The game's most innovative feature is the ability to manipulate time. Portals let you travel between the present and past, allowing you to access areas of the castle in one time period that are blocked in the other. Also, by tapping a direction on the digital pad, you can slow enemies or give the prince an instant replay style "do-over." This do-over, known as the recall command, lets you backtrack a few steps if you mistakenly fall off a ledge or jump into a trap.
Similar to Sony's recent Shadow of the Colossus, the castle is setup as one huge environment. There aren't any levels in the traditional sense, although save points and cut scenes do break the game up into logical portions. The typical formula for a run between two save points involves entering a new area, watching the camera display the layout, defeating any enemies that are around, and then figuring out how to climb and jump your way to the doorway leading to the next area. Layouts are tricky, so you'll probably invest a good deal of trial and error before you nail down exactly what to do and where to go. The game is very Tomb Raider-ish in that regard. You also have to be on the lookout for traps, such as spike snares and pitfalls, which spring in an instant, usually right after you've gone through a lengthy climbing sequence.
The puzzles truly are clever, and again, the combat is superb (if repetitive). Unfortunately, the game's propensity for unfair traps, as well as the development team's poor choice of camera viewpoints, kicks the fun-factor down a few notches. Frequently, the camera picks a poor vantage point, which makes it tough to see hazards and judge how far you need to jump. Fiddling with the manual camera controls helps, but sometimes you still can't maneuver the camera into the best position. Worse, the camera viewpoint will often change the instant before you need to hit the jump button, or the game will pause to load more of the level, totally blitzing your timing. Also, if the camera viewpoint does change, so does the direction you need to press in order to guide the prince's movement, which means you might end up jumping sideways instead of straight ahead or backwards. Falling off of ledges or running right into a spike trap is frustrating, especially since it's usually the game's fault.

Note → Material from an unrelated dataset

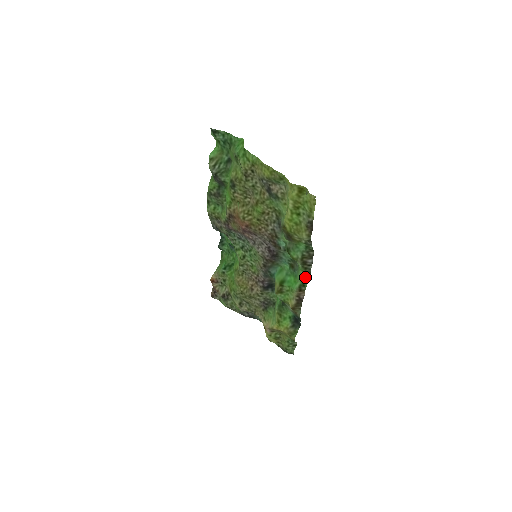
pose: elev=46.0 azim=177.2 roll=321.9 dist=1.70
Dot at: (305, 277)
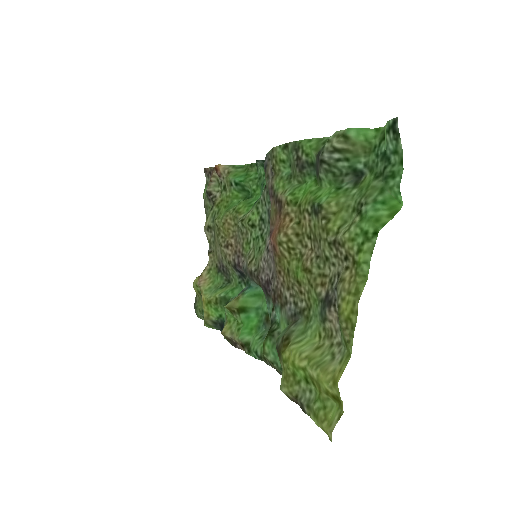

In his review of the PS2 version, Aaron suggested that UbiSoft implemented the recall command to compensate for the game's broken camera. He's probably right. Every single time I made use of it was right after I'd fallen to my death thanks to a nasty camera-related "surprise."
Little has changed with regard to the graphics and audio. The PSP game has the same hard rock soundtrack and monotone voice-overs that the PS2 game had. Visually, too, the PSP game is mostly identical to the PS2. The prince has a ton of flashy moves, they all animate fluidly, and the camera generally serves up the most cinematically pleasant viewpoint of his actions. Castle walls look crumbly, waterfalls generate fog-like mist, and the water physics are so good that you'll actually find yourself splashing through puddles and streams just to watch the waves and sprays that are caused by the prince's footsteps. Much like Sony's Shadow of the Colossus, the game seamlessly mingles normal camera views, expansive panoramic viewpoints, and cinematic cut scenes, giving the whole experience a larger-than-life feel. Keen eyes will notice some new camera angles and visual effects were added to the PSP game (better dust and water particles, for example). That's good, but perhaps the folks at Ubi should have put more effort into locking down the frame-rate, because it's still as unpredictable as it was in the PS2 game. When the game is moving along smoothly, all is well. When the game turns jittery the moment before you're about to take a leap over a spike pit, that hurts.
For better or worse, UbiSoft Montreal has done a good job porting Prince of Persia: Warrior Within from the PS2 to the PSP. You'll probably want to pass on the PSP game if you've already had your fill of it on the PS2, since the content is mostly identical, but newcomers are encouraged to give it a try. Depending on your own personal tastes, you may be able to forgive the unfair traps and the poorly programmed camera, because the combat and environmental interactions are genuinely great. Like Aaron said in his review of the PS2 game, "When everything falls into place, and you get a good camera angle in an interesting room, it's a blast to jump, spin, leap, and flip your way around from ledge to ledge."